A proposito di  “ trasparenza “  circa il rispetto dei programmi di miglioramento ambientale

Giorno 18 Marzo   l’amministratore  delegato di Arcellor  Mittal    Matthieu Jehl durante una intervista cita il termine “ trasparenza”  circa l’applicazione dei programmi di miglioramento ambientale.
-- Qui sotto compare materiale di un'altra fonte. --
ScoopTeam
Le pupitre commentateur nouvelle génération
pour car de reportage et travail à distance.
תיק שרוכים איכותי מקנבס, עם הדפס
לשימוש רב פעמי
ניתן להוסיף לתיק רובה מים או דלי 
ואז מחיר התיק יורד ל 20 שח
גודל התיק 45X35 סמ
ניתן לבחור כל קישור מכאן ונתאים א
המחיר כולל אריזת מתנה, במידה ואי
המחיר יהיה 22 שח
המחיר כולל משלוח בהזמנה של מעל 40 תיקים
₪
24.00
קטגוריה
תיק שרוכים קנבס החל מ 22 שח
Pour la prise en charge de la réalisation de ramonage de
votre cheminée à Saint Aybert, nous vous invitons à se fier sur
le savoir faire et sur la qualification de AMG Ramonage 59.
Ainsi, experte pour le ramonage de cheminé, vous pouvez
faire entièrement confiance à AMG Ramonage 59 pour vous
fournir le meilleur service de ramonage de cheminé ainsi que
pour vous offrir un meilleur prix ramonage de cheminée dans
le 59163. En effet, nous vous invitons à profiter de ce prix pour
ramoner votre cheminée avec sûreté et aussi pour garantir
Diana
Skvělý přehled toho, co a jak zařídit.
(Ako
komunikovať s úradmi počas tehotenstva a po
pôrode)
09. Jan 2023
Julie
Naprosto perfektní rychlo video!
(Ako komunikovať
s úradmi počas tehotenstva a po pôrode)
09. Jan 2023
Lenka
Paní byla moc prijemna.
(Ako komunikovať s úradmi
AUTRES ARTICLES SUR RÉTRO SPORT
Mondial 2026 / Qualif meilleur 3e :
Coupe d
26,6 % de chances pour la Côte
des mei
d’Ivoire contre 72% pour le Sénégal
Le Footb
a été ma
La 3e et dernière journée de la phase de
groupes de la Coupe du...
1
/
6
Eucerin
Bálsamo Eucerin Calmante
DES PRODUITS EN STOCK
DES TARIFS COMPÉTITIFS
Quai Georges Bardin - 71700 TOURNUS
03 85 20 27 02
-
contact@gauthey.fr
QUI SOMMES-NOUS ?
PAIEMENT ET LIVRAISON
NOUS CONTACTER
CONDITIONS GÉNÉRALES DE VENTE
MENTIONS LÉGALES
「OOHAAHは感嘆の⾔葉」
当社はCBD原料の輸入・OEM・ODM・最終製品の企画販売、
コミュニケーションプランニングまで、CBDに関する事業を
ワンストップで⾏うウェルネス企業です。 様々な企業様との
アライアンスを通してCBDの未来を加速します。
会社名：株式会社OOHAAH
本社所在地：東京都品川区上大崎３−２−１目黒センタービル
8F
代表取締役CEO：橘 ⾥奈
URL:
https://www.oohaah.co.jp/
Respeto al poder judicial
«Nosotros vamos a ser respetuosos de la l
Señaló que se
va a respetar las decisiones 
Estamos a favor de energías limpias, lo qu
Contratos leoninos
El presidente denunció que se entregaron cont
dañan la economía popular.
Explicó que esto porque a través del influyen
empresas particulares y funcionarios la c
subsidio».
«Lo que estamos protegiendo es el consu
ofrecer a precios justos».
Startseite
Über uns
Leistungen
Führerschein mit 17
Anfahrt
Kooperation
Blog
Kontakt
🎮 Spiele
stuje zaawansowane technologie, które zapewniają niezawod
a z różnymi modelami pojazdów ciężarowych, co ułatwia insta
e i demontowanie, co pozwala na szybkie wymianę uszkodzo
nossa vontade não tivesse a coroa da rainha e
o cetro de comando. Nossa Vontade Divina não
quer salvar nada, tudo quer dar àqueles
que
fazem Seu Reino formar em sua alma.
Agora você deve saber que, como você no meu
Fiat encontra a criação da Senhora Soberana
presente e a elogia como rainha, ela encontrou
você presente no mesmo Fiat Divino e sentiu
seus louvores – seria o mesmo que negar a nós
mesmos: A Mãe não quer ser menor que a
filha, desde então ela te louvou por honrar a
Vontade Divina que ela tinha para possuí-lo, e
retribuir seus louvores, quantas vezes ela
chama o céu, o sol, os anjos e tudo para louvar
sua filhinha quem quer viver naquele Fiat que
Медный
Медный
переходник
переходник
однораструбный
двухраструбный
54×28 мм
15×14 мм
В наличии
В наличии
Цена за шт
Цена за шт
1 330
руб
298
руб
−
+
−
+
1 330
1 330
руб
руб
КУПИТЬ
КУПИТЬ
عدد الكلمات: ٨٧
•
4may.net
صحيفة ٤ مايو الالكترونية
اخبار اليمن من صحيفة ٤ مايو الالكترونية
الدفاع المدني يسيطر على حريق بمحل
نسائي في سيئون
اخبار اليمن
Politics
Gran parte delle imprese industriali  hanno  la certificazione ambientale ISO 14001

Le aziende  utilizzano questi modelli  di gestione per andare oltre il rispetto della conformità legislativa , in quanto ciò  comporta fissare nei programmi di miglioramento  il raggiungimento di valori dei parametri ambientali che  sono piu’ stringenti di quelli imposti dalla conformità legislativa ; ma non solo la misura dei parametri ambientali devono essere  piu’ bassi  di quelli legislativi  ma devono rispettare il principio che sta alla base dei modelli di gestione ambientale ISO  14001:  quello di perseguire il  costante continuo miglioramento di tutti i parametri ambientali piu’ significativi.

Le modalità di applicazione dei programmi di miglioramento , e in generale della documentazione del modello  ISO 14001 vengono valutate  annualmente  da un team di valutatori ambientali  appartenenti ad organismo di certificazione accreditati  da  ACCREDIA Ente Unico Nazionale sotto la vigilanza del  Ministero delle sviluppo economico.

Quindi un’azienda che  adotta uno  schema di certificazione ISO 14001  sicuramente è in grado di assicurare il rispetto dei limiti imposti dalla leggi vigenti, dovendo annualmente abbassare tali  valori  che già sono piu’ stringenti rispetto ai limiti  imposti dalle normative.

Inoltre tra i documenti richiesti dalla norma l’azienda deve produrre  il documento di valutazione dei rischi  che analizzi  anche il contesto esterno ed interno  , esigenze ed aspettative delle parti interessate  , segnalazioni ,reclami etc.

Si puo’ pensare che l’organismo di certificazione essendo pagato dall’azienda possa valutare durante l’ispezione nei reparti ed impianti  in uno stato di sudditanza e quindi influire sulla conduzione dell’audit.

Per eliminare questo dubbio e  assicurare  “ trasparenza “  circa l’imparzialità dell’audit si  puo’ proporre  di estendere nel team audit  anche la presenza di valutatori ambientali qualificati scelti dalle  associazioni /istituzioni cittadine .

In questo caso si ottiene una prova di coerenza da parte dell’amministratore  delegato  sulla “ trasparenza” e soprattutto di  “coinvolgimento delle parti esterne” contribuendo a soddisfare un bisogno sempre piu’ crescente della nostra amata città : quello della verità  basata sulla evidenza oggettiva e non delle interpretazioni.